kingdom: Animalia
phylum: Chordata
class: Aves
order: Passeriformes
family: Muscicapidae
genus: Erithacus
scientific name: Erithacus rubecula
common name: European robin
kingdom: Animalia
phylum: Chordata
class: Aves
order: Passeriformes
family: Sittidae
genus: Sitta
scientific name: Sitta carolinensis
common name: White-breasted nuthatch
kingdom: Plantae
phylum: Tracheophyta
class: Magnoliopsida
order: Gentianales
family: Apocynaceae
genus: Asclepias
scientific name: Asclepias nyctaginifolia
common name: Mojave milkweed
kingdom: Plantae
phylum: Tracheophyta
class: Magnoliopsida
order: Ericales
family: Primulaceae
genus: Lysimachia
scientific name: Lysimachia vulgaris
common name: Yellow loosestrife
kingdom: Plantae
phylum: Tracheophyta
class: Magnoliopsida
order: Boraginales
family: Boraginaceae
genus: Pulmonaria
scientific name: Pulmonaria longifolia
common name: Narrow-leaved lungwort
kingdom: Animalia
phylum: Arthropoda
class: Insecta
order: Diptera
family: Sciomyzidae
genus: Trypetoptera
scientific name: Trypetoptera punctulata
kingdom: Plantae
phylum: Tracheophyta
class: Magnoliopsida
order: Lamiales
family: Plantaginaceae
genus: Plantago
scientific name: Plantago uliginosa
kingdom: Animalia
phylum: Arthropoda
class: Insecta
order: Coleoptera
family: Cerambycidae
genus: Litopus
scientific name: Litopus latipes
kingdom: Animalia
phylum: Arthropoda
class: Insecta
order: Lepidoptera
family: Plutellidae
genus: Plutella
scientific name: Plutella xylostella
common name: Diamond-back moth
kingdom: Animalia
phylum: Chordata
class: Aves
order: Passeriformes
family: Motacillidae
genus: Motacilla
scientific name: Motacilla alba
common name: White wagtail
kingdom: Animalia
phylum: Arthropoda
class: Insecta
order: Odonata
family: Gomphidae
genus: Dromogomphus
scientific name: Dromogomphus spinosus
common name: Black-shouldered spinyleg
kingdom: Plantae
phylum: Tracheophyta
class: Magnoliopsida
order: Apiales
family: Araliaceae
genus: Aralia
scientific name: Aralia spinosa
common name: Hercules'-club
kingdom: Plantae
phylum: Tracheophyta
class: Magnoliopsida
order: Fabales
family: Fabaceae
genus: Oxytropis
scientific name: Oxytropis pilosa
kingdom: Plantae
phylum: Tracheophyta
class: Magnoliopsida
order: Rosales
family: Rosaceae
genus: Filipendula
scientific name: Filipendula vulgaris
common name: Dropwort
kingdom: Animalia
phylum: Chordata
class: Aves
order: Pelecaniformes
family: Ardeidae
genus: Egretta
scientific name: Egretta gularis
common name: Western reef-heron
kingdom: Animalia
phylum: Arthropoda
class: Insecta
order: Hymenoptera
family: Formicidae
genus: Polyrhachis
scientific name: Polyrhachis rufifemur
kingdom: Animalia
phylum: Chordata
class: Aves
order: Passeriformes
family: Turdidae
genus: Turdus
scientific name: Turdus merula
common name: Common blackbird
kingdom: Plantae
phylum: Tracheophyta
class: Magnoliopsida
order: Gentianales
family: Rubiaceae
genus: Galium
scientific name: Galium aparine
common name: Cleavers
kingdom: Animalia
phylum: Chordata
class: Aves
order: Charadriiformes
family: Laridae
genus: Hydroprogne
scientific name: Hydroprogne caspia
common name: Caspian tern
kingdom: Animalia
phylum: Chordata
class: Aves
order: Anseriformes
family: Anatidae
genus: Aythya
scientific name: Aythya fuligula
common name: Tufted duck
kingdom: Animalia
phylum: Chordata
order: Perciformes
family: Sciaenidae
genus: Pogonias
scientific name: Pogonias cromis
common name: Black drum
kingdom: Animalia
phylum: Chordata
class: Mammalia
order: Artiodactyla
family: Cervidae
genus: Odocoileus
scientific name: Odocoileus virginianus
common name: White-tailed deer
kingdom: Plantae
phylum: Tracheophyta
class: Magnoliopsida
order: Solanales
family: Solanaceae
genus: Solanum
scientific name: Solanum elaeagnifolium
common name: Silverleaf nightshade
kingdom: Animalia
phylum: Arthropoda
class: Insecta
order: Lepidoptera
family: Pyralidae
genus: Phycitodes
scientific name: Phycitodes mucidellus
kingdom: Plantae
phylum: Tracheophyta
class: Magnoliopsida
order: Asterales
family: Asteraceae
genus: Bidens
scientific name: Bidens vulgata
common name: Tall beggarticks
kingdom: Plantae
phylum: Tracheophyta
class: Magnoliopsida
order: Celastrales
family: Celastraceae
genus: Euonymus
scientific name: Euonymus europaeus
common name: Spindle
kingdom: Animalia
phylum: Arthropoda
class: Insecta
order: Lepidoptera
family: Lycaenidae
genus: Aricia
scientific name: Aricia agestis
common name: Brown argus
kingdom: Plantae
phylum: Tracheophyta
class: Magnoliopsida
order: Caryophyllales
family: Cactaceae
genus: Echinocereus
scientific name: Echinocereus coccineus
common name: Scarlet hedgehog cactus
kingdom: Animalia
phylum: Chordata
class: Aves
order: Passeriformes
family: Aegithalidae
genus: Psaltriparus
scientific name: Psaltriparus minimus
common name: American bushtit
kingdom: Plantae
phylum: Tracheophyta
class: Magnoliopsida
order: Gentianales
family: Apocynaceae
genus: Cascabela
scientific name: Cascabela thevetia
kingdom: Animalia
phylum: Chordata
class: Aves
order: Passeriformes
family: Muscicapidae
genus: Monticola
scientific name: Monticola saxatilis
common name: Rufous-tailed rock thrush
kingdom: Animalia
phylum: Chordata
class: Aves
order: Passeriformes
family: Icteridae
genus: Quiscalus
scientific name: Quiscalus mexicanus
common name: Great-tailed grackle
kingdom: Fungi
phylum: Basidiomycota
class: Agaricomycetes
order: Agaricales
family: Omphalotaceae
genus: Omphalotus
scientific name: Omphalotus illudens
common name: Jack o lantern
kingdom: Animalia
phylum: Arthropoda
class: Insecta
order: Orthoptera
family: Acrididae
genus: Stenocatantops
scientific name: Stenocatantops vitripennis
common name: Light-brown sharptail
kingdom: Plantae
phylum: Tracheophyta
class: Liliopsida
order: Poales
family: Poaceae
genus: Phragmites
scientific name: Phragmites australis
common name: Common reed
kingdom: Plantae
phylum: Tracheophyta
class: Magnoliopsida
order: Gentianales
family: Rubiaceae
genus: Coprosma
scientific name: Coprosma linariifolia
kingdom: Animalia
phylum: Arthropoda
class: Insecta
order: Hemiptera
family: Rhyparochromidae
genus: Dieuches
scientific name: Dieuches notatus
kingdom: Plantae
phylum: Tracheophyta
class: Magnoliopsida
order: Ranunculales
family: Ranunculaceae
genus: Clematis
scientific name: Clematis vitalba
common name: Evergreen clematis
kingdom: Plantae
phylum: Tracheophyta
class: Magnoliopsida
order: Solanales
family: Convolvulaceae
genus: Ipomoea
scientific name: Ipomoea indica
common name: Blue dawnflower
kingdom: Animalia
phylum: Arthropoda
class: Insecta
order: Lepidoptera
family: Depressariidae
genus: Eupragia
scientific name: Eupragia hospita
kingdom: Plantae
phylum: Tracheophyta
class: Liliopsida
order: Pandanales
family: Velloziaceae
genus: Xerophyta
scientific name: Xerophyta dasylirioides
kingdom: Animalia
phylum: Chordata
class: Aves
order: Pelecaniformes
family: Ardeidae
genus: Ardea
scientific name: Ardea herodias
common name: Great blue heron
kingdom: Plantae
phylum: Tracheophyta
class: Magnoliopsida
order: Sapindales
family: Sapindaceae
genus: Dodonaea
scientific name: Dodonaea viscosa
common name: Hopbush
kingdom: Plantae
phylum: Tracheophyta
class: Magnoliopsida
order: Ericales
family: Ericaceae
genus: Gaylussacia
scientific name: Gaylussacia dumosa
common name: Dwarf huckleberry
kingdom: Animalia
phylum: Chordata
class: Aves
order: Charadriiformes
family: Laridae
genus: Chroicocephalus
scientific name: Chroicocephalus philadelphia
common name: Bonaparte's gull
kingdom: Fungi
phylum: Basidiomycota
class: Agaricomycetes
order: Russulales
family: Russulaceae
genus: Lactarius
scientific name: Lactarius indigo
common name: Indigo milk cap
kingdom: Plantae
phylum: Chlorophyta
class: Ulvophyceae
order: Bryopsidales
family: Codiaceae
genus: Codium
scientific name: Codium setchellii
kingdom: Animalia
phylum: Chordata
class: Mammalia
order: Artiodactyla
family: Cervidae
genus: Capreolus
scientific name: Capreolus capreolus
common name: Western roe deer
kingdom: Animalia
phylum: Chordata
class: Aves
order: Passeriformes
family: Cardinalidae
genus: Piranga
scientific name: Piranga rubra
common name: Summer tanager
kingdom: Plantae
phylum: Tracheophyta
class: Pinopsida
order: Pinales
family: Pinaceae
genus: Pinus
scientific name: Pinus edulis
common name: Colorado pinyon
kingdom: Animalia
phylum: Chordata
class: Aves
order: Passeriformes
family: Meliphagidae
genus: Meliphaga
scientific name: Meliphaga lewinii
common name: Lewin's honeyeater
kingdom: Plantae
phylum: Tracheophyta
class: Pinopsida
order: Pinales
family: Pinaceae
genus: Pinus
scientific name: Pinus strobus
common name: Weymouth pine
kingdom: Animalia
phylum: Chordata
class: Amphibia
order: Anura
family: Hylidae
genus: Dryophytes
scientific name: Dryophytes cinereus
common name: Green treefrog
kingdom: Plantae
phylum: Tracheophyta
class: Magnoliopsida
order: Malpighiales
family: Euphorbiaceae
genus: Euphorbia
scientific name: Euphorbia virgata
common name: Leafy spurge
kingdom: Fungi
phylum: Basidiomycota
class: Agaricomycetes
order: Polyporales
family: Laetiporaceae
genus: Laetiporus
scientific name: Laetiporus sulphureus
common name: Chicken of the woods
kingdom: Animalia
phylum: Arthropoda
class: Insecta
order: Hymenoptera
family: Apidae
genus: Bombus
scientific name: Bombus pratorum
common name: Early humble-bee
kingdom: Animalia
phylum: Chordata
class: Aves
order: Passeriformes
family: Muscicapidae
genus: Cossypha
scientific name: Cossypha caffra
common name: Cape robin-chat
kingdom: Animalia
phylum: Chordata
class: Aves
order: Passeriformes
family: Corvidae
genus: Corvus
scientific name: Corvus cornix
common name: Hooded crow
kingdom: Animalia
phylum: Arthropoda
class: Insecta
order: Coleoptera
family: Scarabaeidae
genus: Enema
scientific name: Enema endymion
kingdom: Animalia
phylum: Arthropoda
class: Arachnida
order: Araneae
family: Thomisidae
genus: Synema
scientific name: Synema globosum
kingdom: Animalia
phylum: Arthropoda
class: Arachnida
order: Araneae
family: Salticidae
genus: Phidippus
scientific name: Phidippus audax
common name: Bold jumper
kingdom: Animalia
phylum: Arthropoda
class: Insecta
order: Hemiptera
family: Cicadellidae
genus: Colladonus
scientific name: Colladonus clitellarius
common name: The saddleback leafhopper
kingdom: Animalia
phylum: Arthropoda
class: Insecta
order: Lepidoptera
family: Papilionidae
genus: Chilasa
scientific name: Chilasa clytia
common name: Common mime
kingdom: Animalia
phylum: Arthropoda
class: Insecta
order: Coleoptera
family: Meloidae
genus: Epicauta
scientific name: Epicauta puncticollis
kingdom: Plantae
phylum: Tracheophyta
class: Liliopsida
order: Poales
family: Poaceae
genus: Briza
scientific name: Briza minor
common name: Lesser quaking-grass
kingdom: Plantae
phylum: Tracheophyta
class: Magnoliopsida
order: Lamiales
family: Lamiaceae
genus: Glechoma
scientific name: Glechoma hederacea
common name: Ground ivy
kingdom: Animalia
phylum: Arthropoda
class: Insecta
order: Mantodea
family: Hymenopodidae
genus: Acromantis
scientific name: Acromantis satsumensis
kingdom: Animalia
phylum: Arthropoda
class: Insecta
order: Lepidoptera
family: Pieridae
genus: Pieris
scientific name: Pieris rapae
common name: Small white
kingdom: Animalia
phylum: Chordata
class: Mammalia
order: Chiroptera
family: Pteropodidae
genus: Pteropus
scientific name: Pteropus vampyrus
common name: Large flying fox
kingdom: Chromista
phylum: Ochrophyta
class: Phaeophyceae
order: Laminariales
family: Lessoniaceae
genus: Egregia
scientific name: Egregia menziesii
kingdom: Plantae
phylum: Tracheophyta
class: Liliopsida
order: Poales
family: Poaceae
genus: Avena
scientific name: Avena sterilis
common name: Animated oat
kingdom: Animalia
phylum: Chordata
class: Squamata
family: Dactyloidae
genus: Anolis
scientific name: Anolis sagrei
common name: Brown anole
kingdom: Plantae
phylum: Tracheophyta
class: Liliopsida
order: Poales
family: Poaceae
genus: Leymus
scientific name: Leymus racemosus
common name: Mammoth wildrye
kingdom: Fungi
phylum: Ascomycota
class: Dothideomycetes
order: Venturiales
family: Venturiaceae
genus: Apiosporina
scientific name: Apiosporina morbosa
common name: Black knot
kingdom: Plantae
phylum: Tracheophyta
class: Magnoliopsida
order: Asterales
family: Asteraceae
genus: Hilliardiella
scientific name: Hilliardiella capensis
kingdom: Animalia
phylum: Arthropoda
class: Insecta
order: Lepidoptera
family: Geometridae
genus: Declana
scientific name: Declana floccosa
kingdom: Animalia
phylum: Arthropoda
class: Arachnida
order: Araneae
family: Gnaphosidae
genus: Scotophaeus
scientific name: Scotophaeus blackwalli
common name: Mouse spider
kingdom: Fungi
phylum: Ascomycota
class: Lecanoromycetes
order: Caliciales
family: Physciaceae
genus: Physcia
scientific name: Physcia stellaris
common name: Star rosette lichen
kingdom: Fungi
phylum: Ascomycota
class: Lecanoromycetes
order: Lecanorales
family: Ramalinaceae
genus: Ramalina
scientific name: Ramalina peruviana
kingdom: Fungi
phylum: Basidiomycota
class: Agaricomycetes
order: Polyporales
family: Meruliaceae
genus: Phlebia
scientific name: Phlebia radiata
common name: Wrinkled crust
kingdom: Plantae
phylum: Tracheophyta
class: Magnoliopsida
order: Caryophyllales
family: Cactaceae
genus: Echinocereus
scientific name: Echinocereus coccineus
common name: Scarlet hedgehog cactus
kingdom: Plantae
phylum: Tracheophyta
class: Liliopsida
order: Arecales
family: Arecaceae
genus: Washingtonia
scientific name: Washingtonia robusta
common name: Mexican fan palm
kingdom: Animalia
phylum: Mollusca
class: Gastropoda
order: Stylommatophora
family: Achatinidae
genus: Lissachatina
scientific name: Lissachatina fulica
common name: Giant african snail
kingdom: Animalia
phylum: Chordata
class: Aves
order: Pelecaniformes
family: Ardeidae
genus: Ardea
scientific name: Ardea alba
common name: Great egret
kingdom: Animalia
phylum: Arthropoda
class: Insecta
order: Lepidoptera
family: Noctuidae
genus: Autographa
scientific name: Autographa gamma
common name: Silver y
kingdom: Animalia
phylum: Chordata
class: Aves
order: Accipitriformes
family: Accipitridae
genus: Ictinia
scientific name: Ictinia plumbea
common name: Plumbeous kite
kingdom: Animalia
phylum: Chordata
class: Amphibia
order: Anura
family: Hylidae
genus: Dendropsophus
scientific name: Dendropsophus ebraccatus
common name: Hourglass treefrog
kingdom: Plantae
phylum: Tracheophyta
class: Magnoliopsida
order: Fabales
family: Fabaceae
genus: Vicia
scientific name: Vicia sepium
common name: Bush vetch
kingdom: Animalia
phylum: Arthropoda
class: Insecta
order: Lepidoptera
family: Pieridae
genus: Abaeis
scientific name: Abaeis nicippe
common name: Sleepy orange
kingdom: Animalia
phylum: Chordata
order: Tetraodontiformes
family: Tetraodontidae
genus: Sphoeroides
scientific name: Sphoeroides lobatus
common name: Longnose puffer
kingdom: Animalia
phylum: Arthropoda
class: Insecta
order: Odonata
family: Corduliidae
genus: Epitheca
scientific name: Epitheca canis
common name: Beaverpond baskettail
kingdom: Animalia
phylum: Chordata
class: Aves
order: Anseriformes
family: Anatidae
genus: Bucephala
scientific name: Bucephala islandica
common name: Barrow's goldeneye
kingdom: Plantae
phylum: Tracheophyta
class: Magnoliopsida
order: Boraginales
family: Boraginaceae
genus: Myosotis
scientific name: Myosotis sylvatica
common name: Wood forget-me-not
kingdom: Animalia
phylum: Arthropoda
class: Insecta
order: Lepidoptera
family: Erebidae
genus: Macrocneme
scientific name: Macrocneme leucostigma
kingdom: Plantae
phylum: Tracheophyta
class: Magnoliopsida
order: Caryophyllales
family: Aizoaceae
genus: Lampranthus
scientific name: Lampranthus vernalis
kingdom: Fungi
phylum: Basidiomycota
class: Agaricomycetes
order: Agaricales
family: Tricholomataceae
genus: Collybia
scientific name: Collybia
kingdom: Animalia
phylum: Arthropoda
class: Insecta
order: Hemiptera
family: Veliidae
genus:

* * * * * * * * *

Copy the records from the line with "genus: Clematis" up to and including the line with "genus: Eupragia", swapping "common name" for "vernacular name" and leaving everything else unchanged.

▶ **Response to this exercise**:
genus: Clematis
scientific name: Clematis vitalba
vernacular name: Evergreen clematis
kingdom: Plantae
phylum: Tracheophyta
class: Magnoliopsida
order: Solanales
family: Convolvulaceae
genus: Ipomoea
scientific name: Ipomoea indica
vernacular name: Blue dawnflower
kingdom: Animalia
phylum: Arthropoda
class: Insecta
order: Lepidoptera
family: Depressariidae
genus: Eupragia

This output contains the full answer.